Первые фразы почти всегда приводили в недоумение людей, слушавших его впервые. Им становилось даже неловко за лектора, который подолгу подыскивал нужное слово, высоким плачущим голосом тянул «э-э-э-как сказать». Потом это нытье вдруг сменялось скороговоркой, затем следовали внятные, отчеканенные фразы, произносимые сильным звучным голосом, и постепенно магия менделеевской речи завораживает аудиторию. Строй речи, интонация, громкость голоса, внушительная жестикуляция в точности повторяют самый ход менделеевской мысли, то убыстряющейся — когда приводились промежуточные выкладки, то замедляющейся — когда обсуждался важный вывод.
«Фразы Менделеева не отличались ни округленностью, ни грамматической правильностью, — писал бывший ученик Дмитрия Ивановича профессор Б. Вейнберг, автор брошюры, посвященной лекторскому искусству Менделеева, — иной раз они были лаконически кратко выразительны, иной раз, когда набегавшие мысли нажимали друг на друга, как льдины на заторах во время ледохода, фразы нагромождались бесформенно: получались периоды чуть не из десятка нанизанных друг за другом и друг в друге придаточных предложении, зачастую прерывавшихся новою мыслью, новою фразою и то приходивших… к благополучному окончанию, то остававшихся незаконченными».

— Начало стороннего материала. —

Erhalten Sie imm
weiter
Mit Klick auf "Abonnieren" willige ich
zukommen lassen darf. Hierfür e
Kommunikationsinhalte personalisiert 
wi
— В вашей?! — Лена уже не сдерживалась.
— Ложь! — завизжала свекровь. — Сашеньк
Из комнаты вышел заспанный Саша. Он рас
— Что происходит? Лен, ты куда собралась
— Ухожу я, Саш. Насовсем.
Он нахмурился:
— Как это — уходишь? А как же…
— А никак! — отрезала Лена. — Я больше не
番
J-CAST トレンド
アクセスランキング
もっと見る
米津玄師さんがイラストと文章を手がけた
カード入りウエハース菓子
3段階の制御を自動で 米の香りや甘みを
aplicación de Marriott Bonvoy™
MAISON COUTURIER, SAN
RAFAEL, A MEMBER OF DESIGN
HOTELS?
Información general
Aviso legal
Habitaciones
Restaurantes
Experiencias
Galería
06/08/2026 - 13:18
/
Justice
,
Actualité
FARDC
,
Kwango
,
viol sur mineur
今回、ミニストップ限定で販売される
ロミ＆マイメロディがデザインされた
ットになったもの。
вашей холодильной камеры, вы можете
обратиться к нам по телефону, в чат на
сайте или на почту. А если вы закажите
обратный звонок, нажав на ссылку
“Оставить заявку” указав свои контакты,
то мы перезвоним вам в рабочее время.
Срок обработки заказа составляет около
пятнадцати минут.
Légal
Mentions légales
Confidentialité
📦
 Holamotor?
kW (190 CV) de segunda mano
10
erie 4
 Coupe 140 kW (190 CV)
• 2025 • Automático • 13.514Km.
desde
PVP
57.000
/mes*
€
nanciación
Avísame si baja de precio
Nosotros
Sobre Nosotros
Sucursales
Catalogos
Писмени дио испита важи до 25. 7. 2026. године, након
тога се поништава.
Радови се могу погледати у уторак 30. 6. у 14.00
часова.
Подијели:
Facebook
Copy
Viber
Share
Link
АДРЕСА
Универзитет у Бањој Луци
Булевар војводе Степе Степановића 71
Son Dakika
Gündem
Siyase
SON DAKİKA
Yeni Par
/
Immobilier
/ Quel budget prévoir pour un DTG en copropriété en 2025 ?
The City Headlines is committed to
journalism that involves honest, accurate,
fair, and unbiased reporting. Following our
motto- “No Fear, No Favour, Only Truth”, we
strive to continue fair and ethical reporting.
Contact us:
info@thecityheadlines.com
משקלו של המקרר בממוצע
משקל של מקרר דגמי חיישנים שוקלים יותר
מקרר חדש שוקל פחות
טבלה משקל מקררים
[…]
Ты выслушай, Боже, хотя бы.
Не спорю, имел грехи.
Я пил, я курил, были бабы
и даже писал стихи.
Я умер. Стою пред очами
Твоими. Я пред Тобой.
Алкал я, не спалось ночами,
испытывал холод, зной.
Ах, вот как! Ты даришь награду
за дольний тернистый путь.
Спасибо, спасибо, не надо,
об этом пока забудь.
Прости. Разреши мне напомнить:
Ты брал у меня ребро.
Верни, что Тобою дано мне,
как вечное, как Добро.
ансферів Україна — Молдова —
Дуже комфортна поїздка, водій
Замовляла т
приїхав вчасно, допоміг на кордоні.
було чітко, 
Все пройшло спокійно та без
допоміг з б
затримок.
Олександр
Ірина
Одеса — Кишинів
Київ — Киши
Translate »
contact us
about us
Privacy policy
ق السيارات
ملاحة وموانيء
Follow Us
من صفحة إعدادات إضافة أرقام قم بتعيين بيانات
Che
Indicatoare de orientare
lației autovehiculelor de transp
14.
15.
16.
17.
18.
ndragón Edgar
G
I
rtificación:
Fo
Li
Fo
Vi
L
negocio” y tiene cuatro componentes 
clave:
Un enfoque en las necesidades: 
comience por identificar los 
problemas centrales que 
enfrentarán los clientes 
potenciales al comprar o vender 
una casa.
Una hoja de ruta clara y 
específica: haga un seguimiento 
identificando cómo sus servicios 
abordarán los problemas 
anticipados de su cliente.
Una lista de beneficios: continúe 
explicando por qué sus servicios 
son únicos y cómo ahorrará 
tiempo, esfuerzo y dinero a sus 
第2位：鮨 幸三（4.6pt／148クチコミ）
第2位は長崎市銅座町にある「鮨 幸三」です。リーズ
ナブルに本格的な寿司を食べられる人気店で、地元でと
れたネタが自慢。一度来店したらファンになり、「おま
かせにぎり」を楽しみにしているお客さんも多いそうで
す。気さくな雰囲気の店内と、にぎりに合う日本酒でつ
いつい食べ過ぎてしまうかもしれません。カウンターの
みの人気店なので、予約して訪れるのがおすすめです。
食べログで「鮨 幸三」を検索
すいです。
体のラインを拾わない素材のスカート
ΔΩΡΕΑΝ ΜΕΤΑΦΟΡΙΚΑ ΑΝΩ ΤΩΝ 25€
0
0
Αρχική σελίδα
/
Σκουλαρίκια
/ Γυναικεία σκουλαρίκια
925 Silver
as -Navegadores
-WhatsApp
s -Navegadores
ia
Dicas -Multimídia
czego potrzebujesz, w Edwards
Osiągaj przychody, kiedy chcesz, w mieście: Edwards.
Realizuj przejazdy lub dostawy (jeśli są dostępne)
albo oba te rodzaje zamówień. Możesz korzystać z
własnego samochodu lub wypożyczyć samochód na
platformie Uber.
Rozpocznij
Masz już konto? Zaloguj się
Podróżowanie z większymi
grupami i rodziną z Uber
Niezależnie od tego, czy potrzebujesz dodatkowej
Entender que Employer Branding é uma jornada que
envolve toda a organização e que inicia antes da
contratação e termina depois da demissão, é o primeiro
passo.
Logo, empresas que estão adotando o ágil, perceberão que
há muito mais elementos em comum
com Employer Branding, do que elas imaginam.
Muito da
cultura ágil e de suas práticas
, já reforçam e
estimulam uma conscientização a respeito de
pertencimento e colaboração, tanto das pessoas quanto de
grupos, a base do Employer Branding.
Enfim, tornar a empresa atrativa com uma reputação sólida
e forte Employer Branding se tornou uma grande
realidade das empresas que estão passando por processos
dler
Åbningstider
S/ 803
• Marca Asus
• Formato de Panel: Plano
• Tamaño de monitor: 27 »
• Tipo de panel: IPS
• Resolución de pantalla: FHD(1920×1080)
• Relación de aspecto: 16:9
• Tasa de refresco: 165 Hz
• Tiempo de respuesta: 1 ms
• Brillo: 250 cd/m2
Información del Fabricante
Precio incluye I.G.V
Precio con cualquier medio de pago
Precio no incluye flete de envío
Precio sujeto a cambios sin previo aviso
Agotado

Сотрудники, помногу лет работавшие с Менделеевым, говорили, что Дмитрий Иванович очень тщательно готовился к лекциям и требовал такой же тщательности от лаборантов. Слушателям казалось, что на его лекциях все происходит словно по волшебству. Когда с кафедры Дмитрий Иванович говорил, что соединение того-то с тем-то производит кипение или взрыв, то кипение или взрыв должны были следовать сразу же за его словами. «Водород горит в кислороде», — произносил Менделеев, оборачивался и видел: водород горит в кислороде. «Но и кислород может гореть в водороде», — говорил профессор, снова оборачивался и видел: кислород горит в водороде. Стоит ли говорить, что такая слаженность и четкость давалась лаборантам и служителям дорогой ценой.
В Петербурге с его Горным, Технологическим и другими институтами, Медико-хирургической академией и т. д. читали лекции многие отличные химики, блестящие лекторы и искусные экспериментаторы. И тем не менее студенты предпочитали им всем лекции «корявого», как он сам себя называл, Менделеева. Происходило это не случайно, ибо лекции его не были лекциями просто по общей химии. Они изобиловали частыми отступлениями в другие области — в физику, астрономию, биологию, геологию. Дмитрий Иванович часто приводил примеры из истории химии, ссылался на опыт применения химии в промышленности. Он призывал слушателей разрабатывать природные богатства родины, поднимать ее благосостояние и независимость. При этом он старался воспользоваться любым поводом, чтобы еще и еще подчеркнуть важность фабрично-заводского дела для судеб России.